With all of these potential concerns, is there any hope for an earnout that’s workable? The short answer is yes, but careful attention needs to be given to the structure and terms of the earnout during the early planning stages of the transaction. It is critical to make every effort to spell out all of the key terms of the earnout, including:
Basic economics of the earnout, including a detailed description of how the earnout is calculated and what factors are considered (or disregarded) in making the calculation;
Any caps on the earnout amount that may be payable to the Seller, and whether those caps are calculated on a cumulative basis or annual basis;
Duration of the earnout, including a description of what effect (if any) certain intervening events might have on the earnout (e.g., subsequent sale of the acquired company or Buyer, termination of the Seller’s employment [whether as a resignation, for cause/without cause, due to death or disability, etc.], change in the acquired company’s product offerings, combination of the acquired company with another business unit of the Buyer, etc.);
How and when the earnout (or a partial installment of the earnout) may be forfeited by the Seller, and whether there’s any way for the Seller to earn back a forfeited earnout payment;
When and how the earnout is paid, including a description of any approvals required from the Buyer’s financing sources as well as any possible security arrangements that may be provided to the Seller (e.g., mortgages or other liens on the Buyer’s assets) in order to secure payment of the earnout;
What level of operational involvement, information, and/or approvals (if any) will be afforded to the Seller after the closing; and
How disputes regarding the earnout will be settled.
Earnouts are probably the most difficult M+A concept to structure and implement as they require all parties to look into the crystal ball and anticipate issues that are both likely and unlikely.
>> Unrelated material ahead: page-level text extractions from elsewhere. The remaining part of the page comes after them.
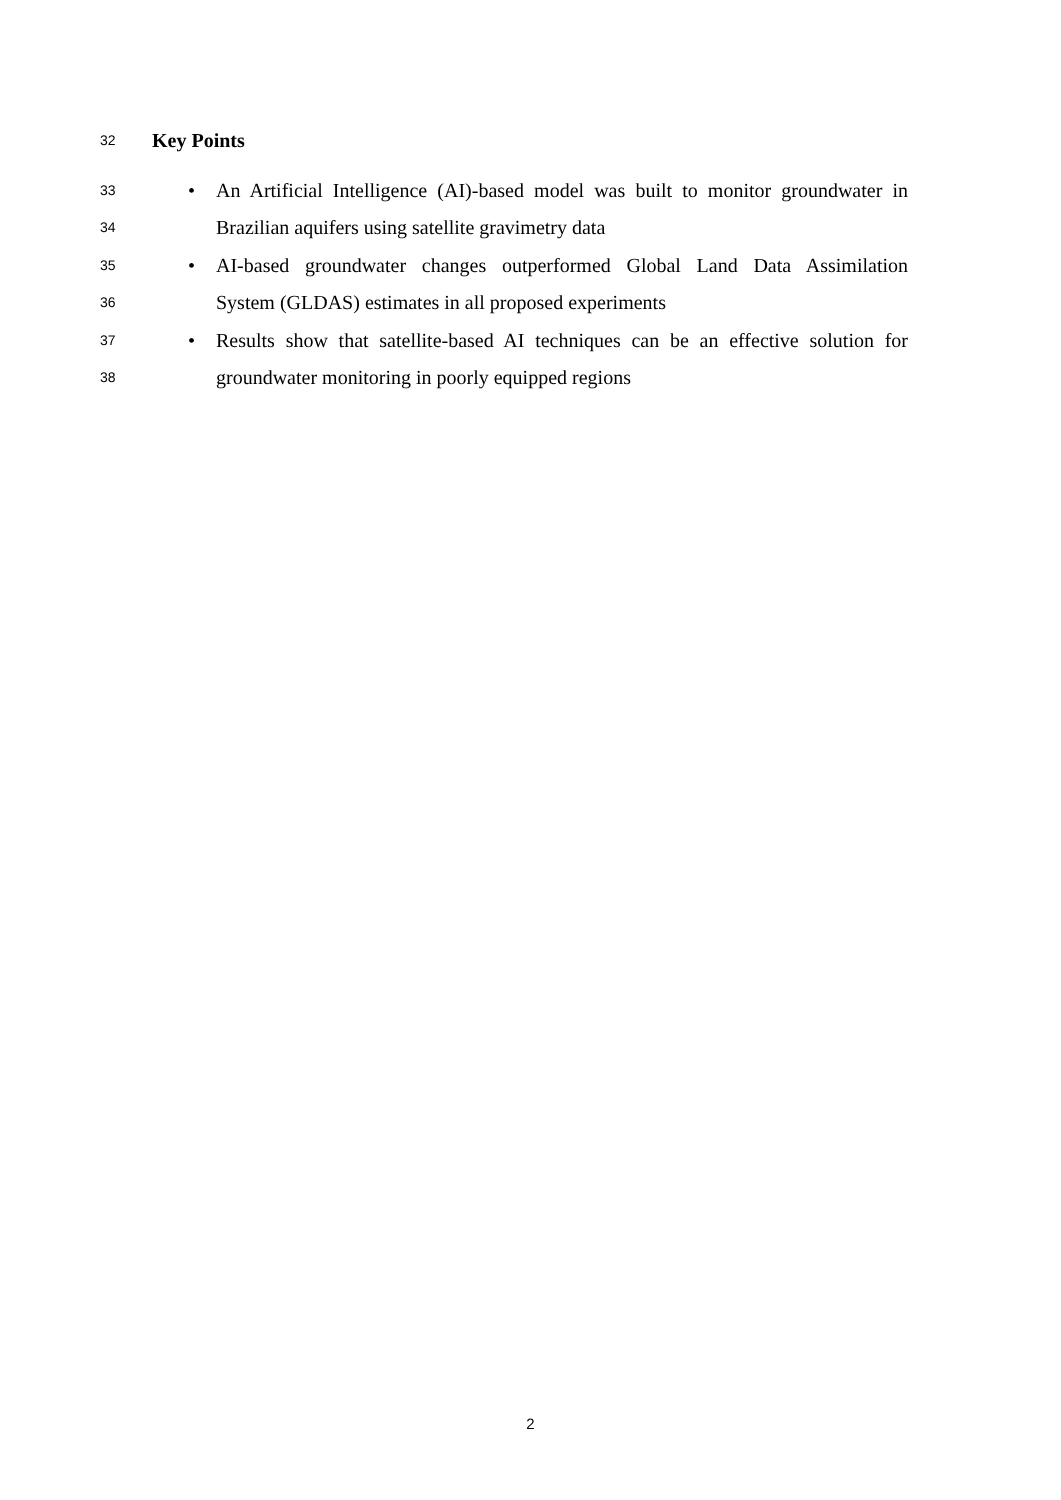32
Key Points
33
•
An Artificial Intelligence (AI)-based model was built to monitor groundwater in
34
Brazilian aquifers using satellite gravimetry data
35
•
AI-based groundwater changes outperformed Global Land Data Assimilation
36
System (GLDAS) estimates in all proposed experiments
37
•
Results show that satellite-based AI techniques can be an effective solution for
38
groundwater monitoring in poorly equipped regions
2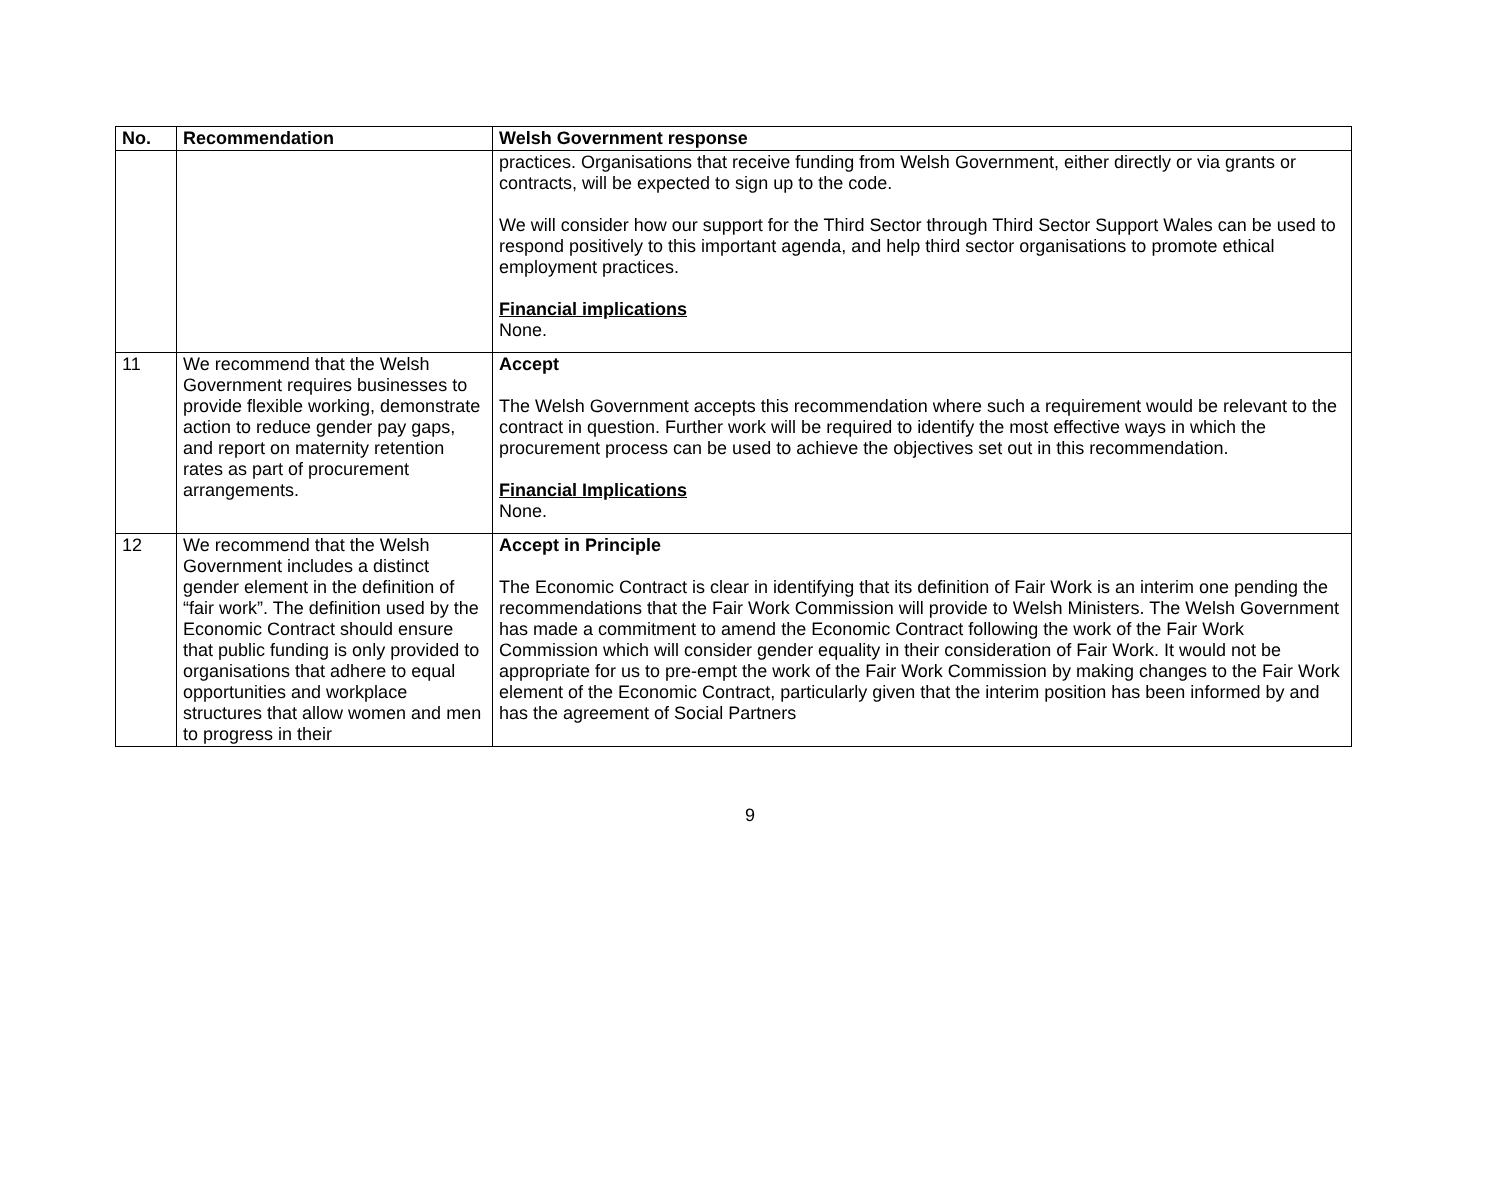| No. | Recommendation | Welsh Government response |
| --- | --- | --- |
| | | practices. Organisations that receive funding from Welsh Government, either directly or via grants or contracts, will be expected to sign up to the code. We will consider how our support for the Third Sector through Third Sector Support Wales can be used to respond positively to this important agenda, and help third sector organisations to promote ethical employment practices. Financial implications None. |
| 11 | We recommend that the Welsh Government requires businesses to provide flexible working, demonstrate action to reduce gender pay gaps, and report on maternity retention rates as part of procurement arrangements. | Accept The Welsh Government accepts this recommendation where such a requirement would be relevant to the contract in question. Further work will be required to identify the most effective ways in which the procurement process can be used to achieve the objectives set out in this recommendation. Financial Implications None. |
| 12 | We recommend that the Welsh Government includes a distinct gender element in the definition of “fair work”. The definition used by the Economic Contract should ensure that public funding is only provided to organisations that adhere to equal opportunities and workplace structures that allow women and men to progress in their | Accept in Principle The Economic Contract is clear in identifying that its definition of Fair Work is an interim one pending the recommendations that the Fair Work Commission will provide to Welsh Ministers. The Welsh Government has made a commitment to amend the Economic Contract following the work of the Fair Work Commission which will consider gender equality in their consideration of Fair Work. It would not be appropriate for us to pre-empt the work of the Fair Work Commission by making changes to the Fair Work element of the Economic Contract, particularly given that the interim position has been informed by and has the agreement of Social Partners |
9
To exacerbate the issue, the intentions of the parties become less clear as time passes and circumstances change. We generally recommend Sellers to view earnouts as the “gravy.” If the Seller collects on the earnout, that’s a nice bonus, but the earnout shouldn’t be the primary motivation for doing the deal. However, Buyers should also be cognizant of the risks that earnouts raise for their continuing operation of the business after the closing. A good earnout strategy takes account of these risks and plans ahead for the anticipated potential risks – while building in as much flexibility as possible to address unexpected issues when they arise.